- Court: Constitutional Court of South Africa
- Full case name: Glenister v President of the Republic of South Africa and Others
- Decided: 17 March 2011
- Docket nos.: CCT 48/10
- Citations: [2011] ZACC 6; 2011 (3) SA 347 (CC); 2011 (7) BCLR 651 (CC)

Case history
- Prior actions: High Court of South Africa, Western Cape Division – Glenister v President of South Africa and Others [2010] ZAWCHC 92
- Related actions: Glenister v President of the Republic of South Africa and Others [2013] ZACC 20 (costs)

Court membership
- Judges sitting: Ngcobo CJ, Moseneke DCJ, Cameron J, Froneman J, Mogoeng J, Nkabinde J, Skweyiya J, Yacoob J and Brand AJ

Case opinions
- Decision by: Moseneke DCJ and Cameron J (Froneman, Nkabinde, and Skweyiya concurring)
- Dissent: Ngcobo CJ (Brand, Mogoeng, and Yacoob concurring)

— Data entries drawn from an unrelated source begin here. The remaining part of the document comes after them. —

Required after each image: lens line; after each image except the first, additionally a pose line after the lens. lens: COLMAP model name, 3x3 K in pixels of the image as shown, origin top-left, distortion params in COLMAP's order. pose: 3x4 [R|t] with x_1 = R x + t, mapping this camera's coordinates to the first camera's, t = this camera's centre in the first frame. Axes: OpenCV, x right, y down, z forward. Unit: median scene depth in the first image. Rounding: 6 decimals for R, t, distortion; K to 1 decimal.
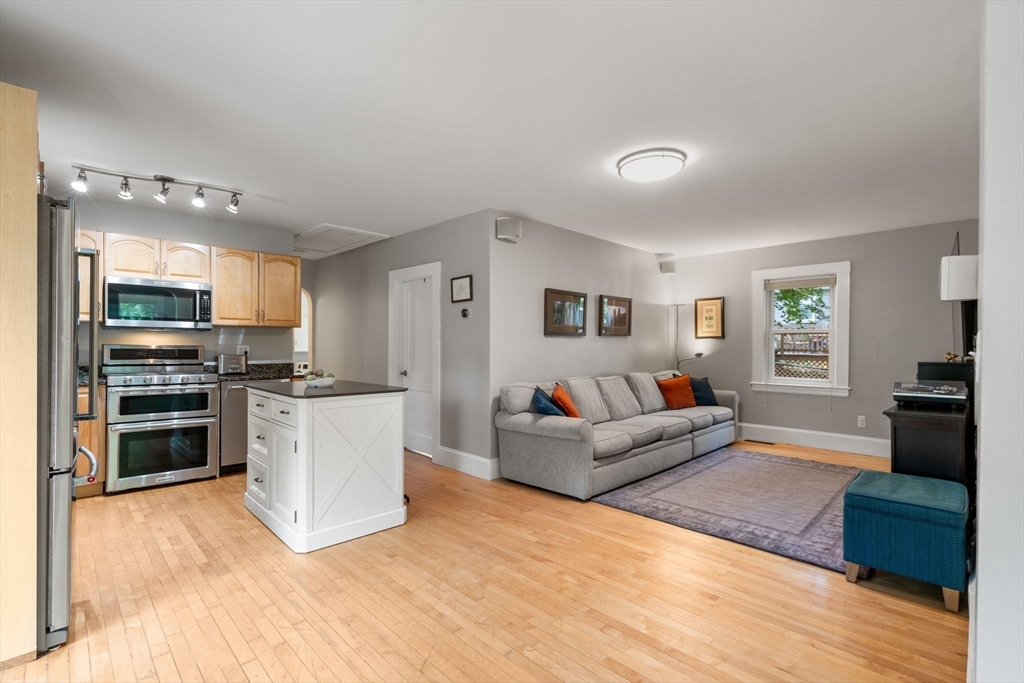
lens RADIAL K [[459.1, 0, 509.9], [0, 459.1, 344.5], [0, 0, 1]] dist [-0.002761, 0.001384]
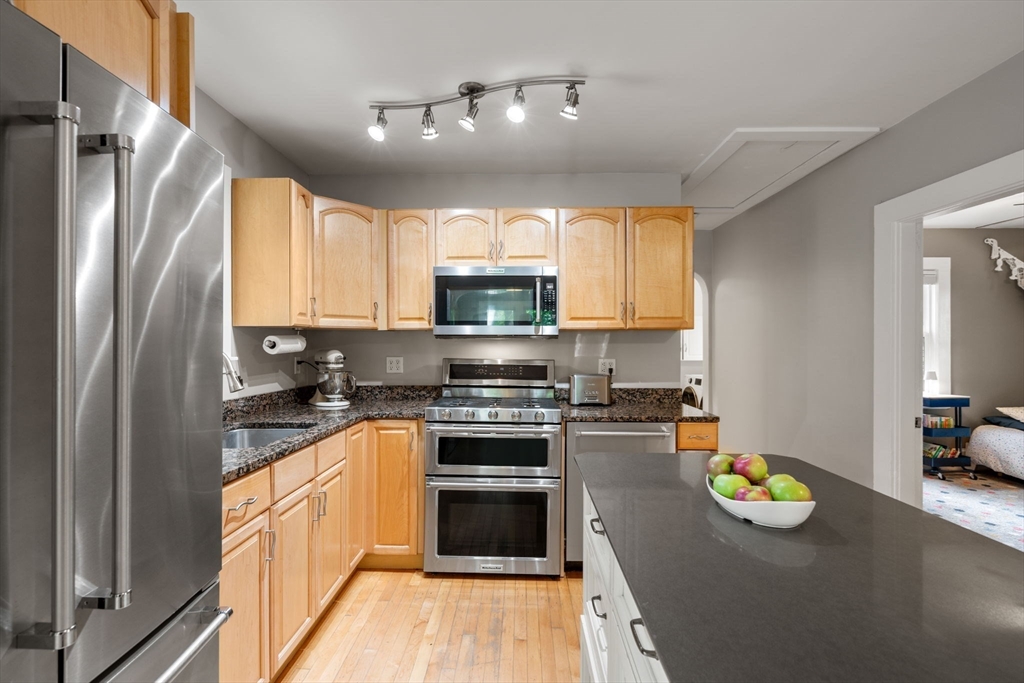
lens RADIAL K [[459.1, 0, 513.0], [0, 459.1, 345.9], [0, 0, 1]] dist [-0.002761, 0.001384]
pose [[0.697620, -0.002282, -0.716464, -0.229132], [0.003916, 0.999992, 0.000628, -0.019708], [0.716457, -0.003244, 0.697624, 0.497147]]
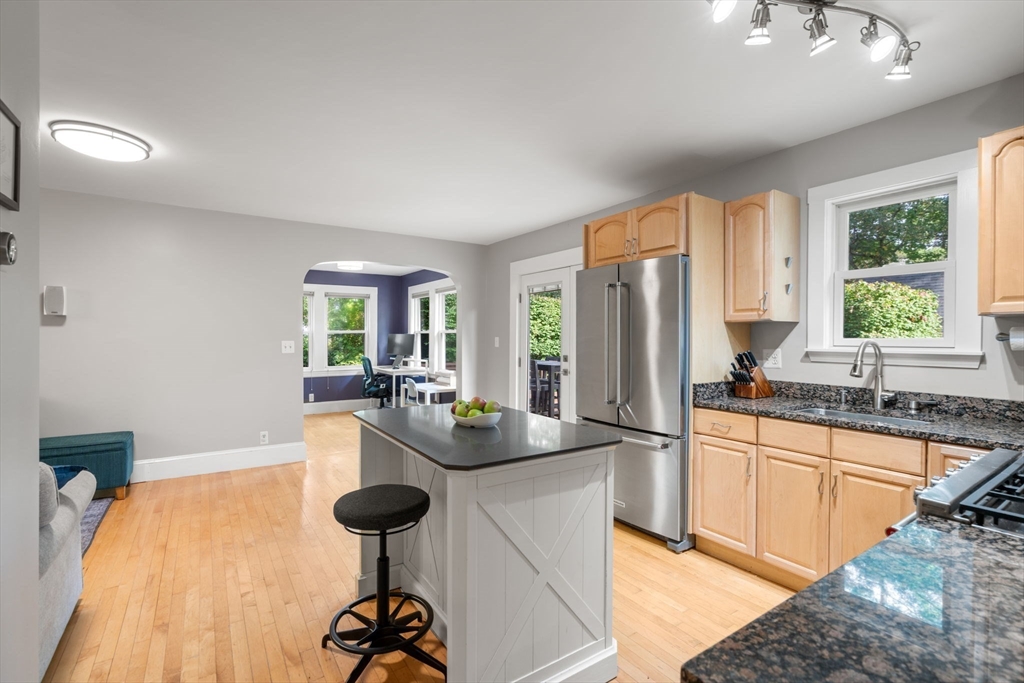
lens RADIAL K [[459.1, 0, 513.1], [0, 459.1, 338.8], [0, 0, 1]] dist [-0.002761, 0.001384]
pose [[-0.982786, -0.005370, 0.184669, -0.431832], [-0.005234, 0.999986, 0.001226, -0.020120], [-0.184673, 0.000238, -0.982800, 1.204143]]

= Glenister v President (2011) =

South African legal case

Glenister v President of the Republic of South Africa and Others, often known as Glenister II, is a 2011 decision of the Constitutional Court of South Africa, in which the court held that the state is constitutionally obligated to establish and maintain an independent agency to combat corruption. It ruled that the Hawks were not sufficiently independent to fulfil this obligation and that the statutory provisions that created the Hawks were therefore, and to that extent, constitutionally invalid. The case was part of a series of litigation that sought to challenge the disbanding of the Scorpions.

== Background ==
The case concerned the constitutional validity of two pieces of national legislation promulgated on 27 January 2009, which disbanded the Scorpions, a specialist anti-corruption unit of the National Prosecuting Authority. The laws were the National Prosecuting Authority Amendment Act 56 of 2008 and the South African Police Service Amendment Act 57 of 2008. Among other things, the latter act amended the South African Police Service Act 68 of 1995 to insert a new chapter 6A, which established the Hawks (formally the Directorate for Priority Crime Investigation) to replace the Scorpions; the Hawks were to be located within the South African Police Service, rather than within the National Prosecuting Authority.

The matter was a sequel to Glenister I, a 2008 case of the same name in which the applicant, businessman Hugh Glenister, had attempted unsuccessfully to challenge the legislation while it was still pending in draft form before Parliament. His challenge to the enacted legislation was first heard in the Western Cape High Court, where it was dismissed; thereafter, Glenister applied both for leave to appeal the High Court's judgment and, alternatively, for direct access to the Constitutional Court to plead his constitutional challenge. The Constitutional Court heard the application on 2 September 2010, and it delivered judgment on 17 March 2011.

== Judgments ==
With the bench split five-to-four, the Constitutional Court filed two opinions. Deputy Chief Justice Dikgang Moseneke and Justice Edwin Cameron co-wrote the majority opinion, in which Justices Johan Froneman, Bess Nkabinde, and Thembile Skweyiya concurred; they upheld Glenister's appeal in part. Chief Justice Sandile Ngcobo wrote a dissenting opinion, which was joined by Acting Justice Fritz Brand and Justices Mogoeng Mogoeng and Zak Yacoob; the minority would have dismissed the appeal and Glenister's constitutional challenge in its entirety.

For reasons set out in Ngcobo's judgment, the Constitutional Court granted leave to appeal and dismissed Glenister's broad challenge, holding that it was not in itself unconstitutional for Parliament to abolish the Scorpions and establish the Hawks. However, as set out in Moseneke and Cameron's judgment, the majority held that the Constitution obligates the state "to establish and maintain an independent body to combat corruption and organised crime"; they also held that the Hawks were not sufficiently independent to fulfil this requirement. For that reason, the majority declared that Chapter 6A of the amended South African Police Service Act was inconsistent with the Constitution. The declaration of invalidity was suspended for 18 months in order to give Parliament the opportunity to remedy the defect.

== 2013 costs order ==
A related judgment of the same name was handed down by the Constitutional Court on 14 June 2013 after Glenister's attorney applied, in terms of the Uniform Rules of Court, for an amendment of the costs order handed down in Glenister II. The costs judgment, written per curiam, refused this application.